Zoë under construction at Carnegie Mellon University.
Credit: Carnegie Mellon University

So the system follows an information-optimal approach. It looks at where it knows the least about the geologic boundary and tries to gain more information about it. That gets the greatest efficiency in terms of collecting scientific data for the scientists.

It’s going to operate using a high level of autonomy to map out geologic boundaries. We have this beautiful geologist’s map on the wall in our lab: here’s these limestone beds, and there’s shale here and then there’s all this basalt overlaying something else. We want to see if we can do that to some order of accuracy with a robotic system.

AM: How will you know whether the robot’s created an accurate map?

DW: We’ll map a region three times. The first time, we’ll use that dumb strategy of go everywhere, cover everything. Then we’ll apply a strategy where the robot has finite time and resources, we pick a path for it to follow to a destination and it samples at some regular interval. And then we’ll do it a third time using this information-optimal strategy where we tell the robot, For the time and resources you have, make your best decisions about where you’re going to get the most information. Then we’ll give the three data sets to a geologist and say, Which one is the best? Which one would you choose? What are the problems? Overall, in our early experiments, they liked the data set that had the most information content.

AM: Over time, the trend has clearly been toward robots that can operate more and more autonomously, that can “reason” more and more like humans. As plans to return to the moon and possibly to send humans to Mars have developed, there’s been a renewed debate about what can be done with robots and what has to be done by people. What’s your view on this?

This 2006 NASA-sponsored Desert RATS exercise in the Arizona desert studied how humans and robots might work together to explore an unknown world.
Credit: Henry Bortman

DW: I think one of the main roles for robots is to act as scouts. For reasons of risk and cost and efficiency and the value of human life, it makes sense to send robotic systems most places first before you send people. Even in the exploration of the south pole of the moon, many, many of the things that need to be done to prepare for people could be done by robotic systems. The motel could be set up with the lights on when you arrive. So I think robots are very important to act as a pathfinders.

I look at robots as tools in some sense. If it’s more efficient to have a robot go get something for you and bring it back, you do that. If it’s more efficient for you to sit in your comfortable environment and operate the robot remotely, you do that. So robots act as assistants and surrogates. I think it’s an open question whether a scientist walking around on the moon has the robot going ahead of him, making sure everything is safe and giving him preliminary information to make decisions about where he or she wants to go as they explore, or whether the robot is behind them carrying the tool belt and handing over the hammer. Actually, I think doing both is a reasonable strategy.
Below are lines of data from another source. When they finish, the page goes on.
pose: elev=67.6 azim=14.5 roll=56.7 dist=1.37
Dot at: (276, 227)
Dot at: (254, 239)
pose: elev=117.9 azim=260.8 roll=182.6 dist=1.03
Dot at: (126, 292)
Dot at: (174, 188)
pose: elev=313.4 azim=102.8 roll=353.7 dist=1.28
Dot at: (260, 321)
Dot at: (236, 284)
Most people are not going to visit the moon. So for them the experience is partly through robotic systems: the images and the data they can provide. But the experience is also what people that do go to the moon or do go to Mars come back and say to us. You are never going to have a robot tell you what it was like. You need both robots and people to explore.
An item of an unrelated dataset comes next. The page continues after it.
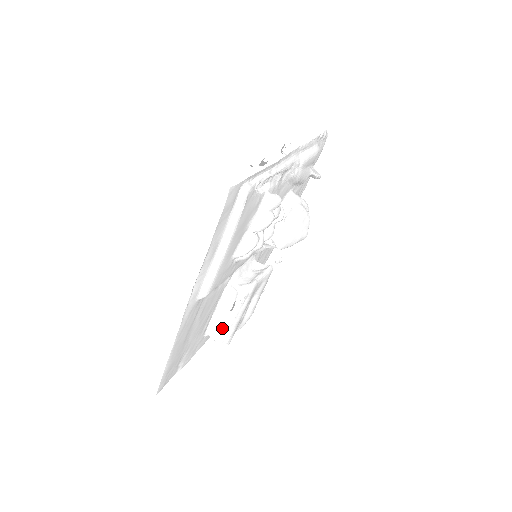
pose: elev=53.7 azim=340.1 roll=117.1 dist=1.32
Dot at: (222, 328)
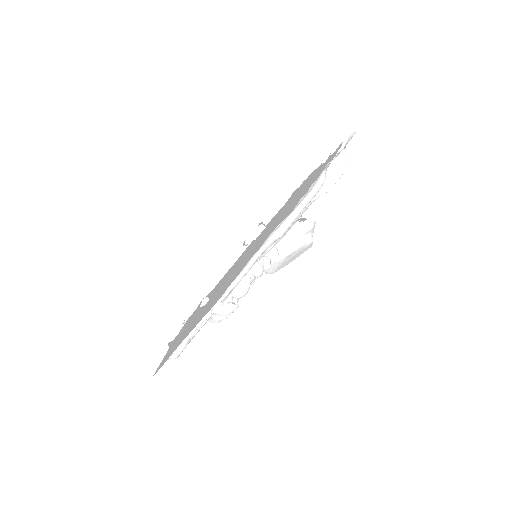
Dot at: occluded
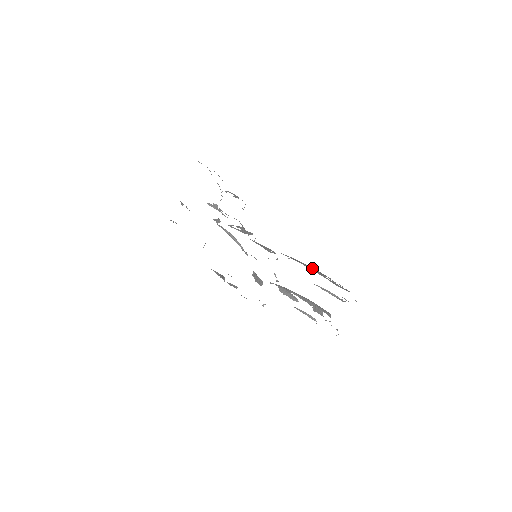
AM: Last question: If somebody said, “Here’s a blank check, go build the robot of your dreams,” what would you have it do?

DW: Hmmm. I guess I don’t spend enough time daydreaming. I think I would head for the polar regions of Mars. I’ve recently been looking at pictures of the contact between the ice sheets, the water and carbon-dioxide ice and the terrain. I’d go look there. I don’t know what’s going to be there, whether it’s life or exposed history or layered deposits, but I think it’s an fascinating place, and a place where robots can travel long distances, take measurements and images, collect data for us to interpret, and produce exciting discoveries.

That’s what I’d do today. Tomorrow I’d probably do something different.